Hello.

I create program, collaborative filtering using Spark,
but I have trouble with calculating speed.

I want to implement recommendation program using ALS (MLlib),
which is another process from Spark.
But access speed of MatrixFactorizationModel object on HDFS is slow,
so I want to cache it, but I can't.

There are 2 processes:

process A:

  1. Create MatrixFactorizationModel by ALS

  2. Save following objects to HDFS
    - MatrixFactorizationModel (on RDD)
    - MatrixFactorizationModel#userFeatures(RDD)
    - MatrixFactorizationModel#productFeatures(RDD)

process B:

  1. Load model information saved by process A.
     # In process B, Master of SparkContext is set to "local"
    ==========
    // Read Model
    JavaRDD<MatrixFactorizationModel> modelRDD =
sparkContext.objectFile("<HDFS path>");
    MatrixFactorizationModel preModel = modelData.first();
    // Read Model's RDD
    JavaRDD<Tuple2&lt;Object, double[]>> productJavaRDD =
sparkContext.objectFile("<HDFS path>");
    JavaRDD<Tuple2&lt;Object, double[]>> userJavaRDD =
sparkContext.objectFile("<HDFS path>");
    // Create Model
    MatrixFactorizationModel model = new
MatrixFactorizationModel(preModel.rank(),
        JavaRDD.toRDD(userJavaRDD), JavaRDD.toRDD(productJavaRDD));
    ==========

  2. Call "predict" method of above MatrixFactorizationModel object.

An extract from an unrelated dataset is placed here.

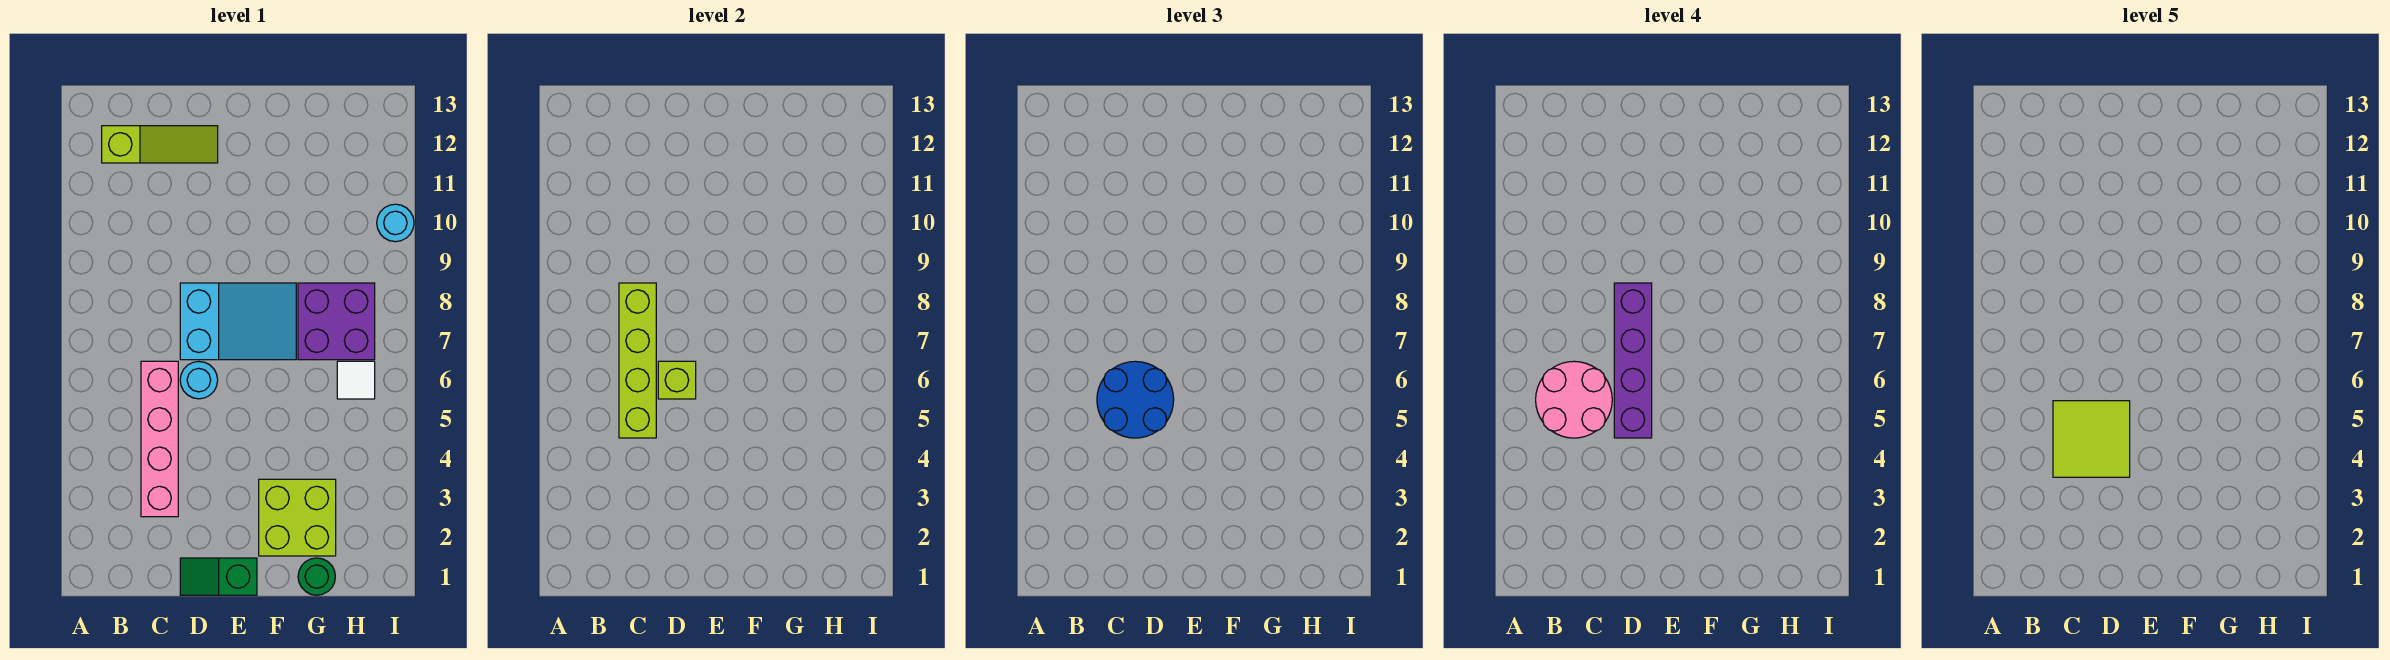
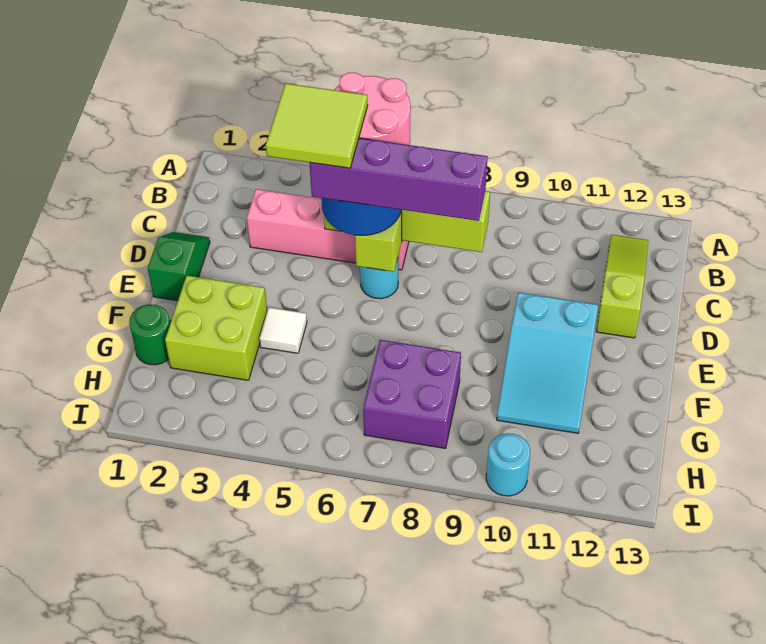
lime slope B12:D12 level 1 top B -> lime slope B12:D12 level 1 top D
cyan slope D7:F8 level 1 top D -> cyan slope E10:G11 level 1 top E
white tile H6 level 1 -> white tile F4 level 1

At number 2 of process B, it is slow speed because objects are read from
HDFS every time.
# I confirmed that the result of recommendation is correct.

So, I tried to cache "productJavaRDD" and "userJavaRDD" as following,
but there was no response from "predict" method.
==========
// Read Model
JavaRDD<MatrixFactorizationModel> modelRDD = sparkContext.objectFile("<HDFS
path>");
MatrixFactorizationModel preModel = modelData.first();
// Read Model's RDD
JavaRDD<Tuple2&lt;Object, double[]>> productJavaRDD =
sparkContext.objectFile("<HDFS path>");
JavaRDD<Tuple2&lt;Object, double[]>> userJavaRDD =
sparkContext.objectFile("<HDFS path>");
// Cache
productJavaRDD.cache();
userJavaRDD.cache();
// Create Model
MatrixFactorizationModel model = new
MatrixFactorizationModel(preModel.rank(),
    JavaRDD.toRDD(userJavaRDD), JavaRDD.toRDD(productJavaRDD));
==========

I could not understand why "predict" method was frozen.
Could you please help me how to cache object ?

Thank you.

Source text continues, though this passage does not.